His experiences with the engineering needs of developing countries prompted Berdanier to help revive the SDSU chapter of Engineers Without Borders in 2009. The chapter has a five-year commitment to work on projects for the small Bolivian community of Carmen Papa and its local university, Unidad Academia Campesina de Carmen Papa.

Engineering student Eduardo Torres tracks water lines through the jungle as part of an Engineers Without Borders project in Bolivia.

Berdanier explains that the school had 50 students in the mid-1990s and now has 750. There’s also a boarding high school with 500 students in a town with about 250 residents.

“They haven’t really developed their water resources,” Berdanier says.

This has resulted in drinking water and sanitary system issues in a town where half of the homes have latrines and the other half do without.

“We don’t realize how undeveloped some areas of the world are,” Berdanier says.

Water chlorinator in the works

After trips to Bolivia last summer and again at spring break, the chapter is working on a small water chlorination project.

The town and the university are trying to work together on chlorination, but the town tried it once before and had a bad experience. Berdanier says the town is waiting to see how the SDSU group does with its project.

If they can raise the funds for the trip, the SDSU chapter will build a chlorinator in October on the upper campus. The work starts long before, however, as the Engineers Without Borders headquarters requires an exacting, formal review process for all projects.

Students had to complete a feasibility study and explain their design in a series of conference calls with EWB engineers. Before they are allowed to go to Bolivia, EWB will require that the students design a chlorinator and build a prototype.

Berdanier estimates that the cost of the trip will be between $1,500 and $1,800 per student. This will pay for airfare as well as allow the Bolivian university to buy food for the students and hire someone to cook for them.

“They don’t want you to be a burden to the people that you help,” Berdanier says.
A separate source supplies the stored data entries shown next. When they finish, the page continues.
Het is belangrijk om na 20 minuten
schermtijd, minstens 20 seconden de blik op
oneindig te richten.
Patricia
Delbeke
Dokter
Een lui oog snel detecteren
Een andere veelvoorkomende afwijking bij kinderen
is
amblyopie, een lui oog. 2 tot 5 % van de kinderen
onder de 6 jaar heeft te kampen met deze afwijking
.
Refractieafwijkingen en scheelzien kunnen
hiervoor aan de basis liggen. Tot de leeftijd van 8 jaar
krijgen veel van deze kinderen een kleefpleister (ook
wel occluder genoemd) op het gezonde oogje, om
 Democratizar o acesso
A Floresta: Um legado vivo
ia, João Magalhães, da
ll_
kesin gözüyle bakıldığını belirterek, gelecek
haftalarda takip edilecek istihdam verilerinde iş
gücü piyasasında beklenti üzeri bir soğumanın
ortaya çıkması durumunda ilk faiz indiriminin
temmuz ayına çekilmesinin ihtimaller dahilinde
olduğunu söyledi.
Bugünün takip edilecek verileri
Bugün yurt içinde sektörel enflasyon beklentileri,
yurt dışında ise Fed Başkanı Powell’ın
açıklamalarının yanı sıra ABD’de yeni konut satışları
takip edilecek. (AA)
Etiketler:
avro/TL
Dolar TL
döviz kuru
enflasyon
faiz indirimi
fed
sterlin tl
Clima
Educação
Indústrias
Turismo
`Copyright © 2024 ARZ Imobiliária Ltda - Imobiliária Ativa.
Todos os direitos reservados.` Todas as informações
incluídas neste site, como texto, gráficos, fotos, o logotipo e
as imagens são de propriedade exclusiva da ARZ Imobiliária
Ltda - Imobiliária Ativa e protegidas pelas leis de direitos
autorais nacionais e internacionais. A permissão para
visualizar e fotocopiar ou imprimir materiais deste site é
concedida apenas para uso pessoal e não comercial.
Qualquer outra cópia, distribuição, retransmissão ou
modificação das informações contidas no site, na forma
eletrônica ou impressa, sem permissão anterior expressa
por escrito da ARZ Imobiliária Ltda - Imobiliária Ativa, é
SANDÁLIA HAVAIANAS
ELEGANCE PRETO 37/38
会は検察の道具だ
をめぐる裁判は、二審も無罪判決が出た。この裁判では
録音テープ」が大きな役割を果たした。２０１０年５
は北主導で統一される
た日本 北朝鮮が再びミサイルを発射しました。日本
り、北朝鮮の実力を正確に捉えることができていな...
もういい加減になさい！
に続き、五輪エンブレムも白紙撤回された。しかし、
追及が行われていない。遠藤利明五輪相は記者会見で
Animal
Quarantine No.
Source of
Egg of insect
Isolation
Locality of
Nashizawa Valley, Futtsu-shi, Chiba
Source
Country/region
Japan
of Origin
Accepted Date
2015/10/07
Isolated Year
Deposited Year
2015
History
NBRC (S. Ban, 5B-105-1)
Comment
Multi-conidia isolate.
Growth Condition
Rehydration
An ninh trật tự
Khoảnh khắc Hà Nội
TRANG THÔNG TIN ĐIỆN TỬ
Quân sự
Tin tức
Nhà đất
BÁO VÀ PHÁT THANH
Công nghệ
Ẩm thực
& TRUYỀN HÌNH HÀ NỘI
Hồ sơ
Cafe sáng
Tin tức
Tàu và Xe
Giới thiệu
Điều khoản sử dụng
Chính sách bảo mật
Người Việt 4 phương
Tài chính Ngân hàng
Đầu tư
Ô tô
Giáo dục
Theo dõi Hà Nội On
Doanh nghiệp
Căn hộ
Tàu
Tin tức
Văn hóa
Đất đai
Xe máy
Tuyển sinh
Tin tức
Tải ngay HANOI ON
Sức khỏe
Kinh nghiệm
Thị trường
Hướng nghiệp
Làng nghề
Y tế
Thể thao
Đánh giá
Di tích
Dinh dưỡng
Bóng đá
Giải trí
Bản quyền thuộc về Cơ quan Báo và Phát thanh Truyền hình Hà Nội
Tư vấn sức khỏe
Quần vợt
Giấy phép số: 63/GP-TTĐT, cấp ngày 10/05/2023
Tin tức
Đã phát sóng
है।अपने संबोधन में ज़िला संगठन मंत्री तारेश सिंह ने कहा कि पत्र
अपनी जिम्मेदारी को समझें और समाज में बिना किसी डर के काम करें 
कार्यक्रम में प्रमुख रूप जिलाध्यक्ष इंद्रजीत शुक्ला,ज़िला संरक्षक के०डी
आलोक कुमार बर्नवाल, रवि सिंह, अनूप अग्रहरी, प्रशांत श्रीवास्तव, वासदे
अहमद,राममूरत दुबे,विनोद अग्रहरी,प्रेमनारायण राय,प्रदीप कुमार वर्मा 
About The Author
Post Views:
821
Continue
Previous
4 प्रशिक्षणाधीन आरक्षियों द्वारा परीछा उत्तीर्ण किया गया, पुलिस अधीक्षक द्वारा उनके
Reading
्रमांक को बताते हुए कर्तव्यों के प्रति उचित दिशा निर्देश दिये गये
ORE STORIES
Students must contribute $500 each for the trip with other funds raised from the dean, department heads, private donations and the South Dakota Engineering Society.

Fundraising hampers the group, says Berdanier, who explains that a reliable funding source would allow the chapter to take on more projects.

Third World challenges

Like any engineer, when Berdanier sees a problem, he wants to fix it. While his work in Haiti and Bolivia has been rewarding, it can also be frustrating.

“It’s more difficult in the developing world than it is here,” Berdanier says about completing engineering projects.

He explains that from feasibility study to design to construction, a project in the United States takes four or five years to complete. In undeveloped nations, the lack of funding can cause projects to languish and conditions to deteriorate.

“They don’t really have the maintenance crews we have to keep things running,” Berdanier says. “When something goes wrong, it’s just wrong until they get it fixed.”